Судя по некоторым горьким строкам из "Исповеди", Л.Н. Толстому чувствовалось нехорошо в этой обстановке. "Всякий раз, – говорит он например, – когда я пытался высказать то, что составляло самые задушевные мои желания, – то, что я хочу нравственно быть хорошим, – я встречал презрение и насмешки, а как только я предавался гадким страстям, меня хвалили и поощряли". "Добрая тетушка моя, – с иронией продолжает он, – чистейшее существо, всегда говорила мне, что она ничего не желала бы так для меня, как того, чтобы я имел связь с замужнею женщиной.
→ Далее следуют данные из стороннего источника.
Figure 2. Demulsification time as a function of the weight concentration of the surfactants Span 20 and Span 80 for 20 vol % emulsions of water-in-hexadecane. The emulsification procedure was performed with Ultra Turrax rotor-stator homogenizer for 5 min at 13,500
Еще другого счастья она желала мне, того, чтобы я был адъютантом, и лучше всего – у государя, а самого большого счастья, того, чтобы я женился на богатой девушке и чтобы у меня было как можно больше рабов".
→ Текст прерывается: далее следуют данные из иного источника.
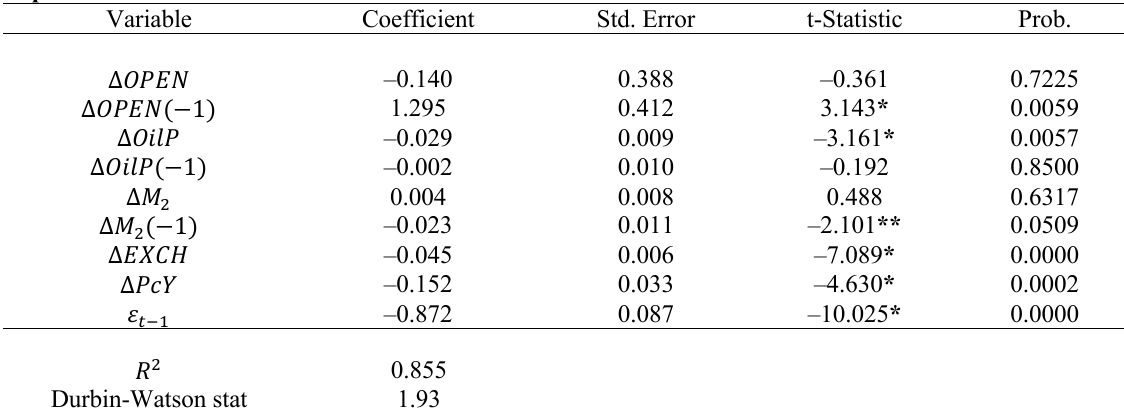
Table 4: Short-Run Estimates Dependent Variable: ∆𝑙𝑛𝑃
Примкнувши к кружку студентов-аристократов, проводя все время на балах, вечерах и пикниках, граф Толстой, разумеется, занимался очень слабо и, не выдержав переходных экзаменов на 2-й курс, перебрался попытать счастья на юридический факультет, но встретил здесь, по выражению профессора Загоскина, "нечто невообразимое". "Факультет олицетворялся в небольшой кучке профессоров, с преобладающим немецким элементом, которые служили предметом посмешища для студентов всех факультетов и всех курсов… Вот, например, полуюродивый профессор римского права Камбек, немец, почти не знающий русского языка, который из года в год начинал свой курс крикливым диктованьем: "Рымское право! P – большое, Π – тоже большое и пунктум… Запшите это сэбэ на боке (то есть на полях)". Диктованьем на ломаном русском языке передавал этот профессор и весь свой дальнейший курс, в котором встречались, например, такого рода перлы: "Рымлянэ ымэли своево орхиеррея, краго (профессор читал сокращенно краго, а не которого: так для него были переписаны лекции) называли вэрховный жэрэбэц (то есть жрец)". Другой профессор той же эпохи, криминалист Густав Фогель, следующим образом иллюстрировал, например, несостоятельность суда присяжных: "Когда-то и где-то одна молодая дэвушка билла обвиняемая в ужаснэйшем преступлении, самым сквернэйшим образом учиненного… И ссуд присяжных оправдал ее!"
Недурен был и профессор международного права Гелъмут Винтер, совершенно не знавший почти русского языка и потому читавший свои лекции по какой-то ветхой тетрадке по-французски. Он скакал в пафосе по аудитории, показывая наглядно картину вступления в 1813 году союзных государей в Париж, или картинно размахивал запачканным в табаке носовым платком, демонстрируя слушателям морские сигналы, а не то так изображал ртом, немилосердно надувая щеки, салютационную канонаду…
Лучше других были профессор Майер, Станиславский и другие, но и у них граф Толстой мало чему научился, вернее, мало чему хотел научиться".
Разумеется, и в данном случае говорить о неспособности к труду Толстого, у которого впоследствии хватило невероятного терпения семь раз подряд переделать "Войну и мир", а еще позже, уже под старость, изучить всех комментаторов к Евангелию, – смешно. Профессорские двойки, единицы и нули говорят нам лишь о том, что никогда настоящего интереса к университетской науке Толстой не питал и что самолюбие его в это время было направлено совсем на другое, нежели на академические лавры, получение которых и теперь-то не представляет никаких особенных трудностей для обеспеченного человека, а сорок лет тому назад было и еще того легче.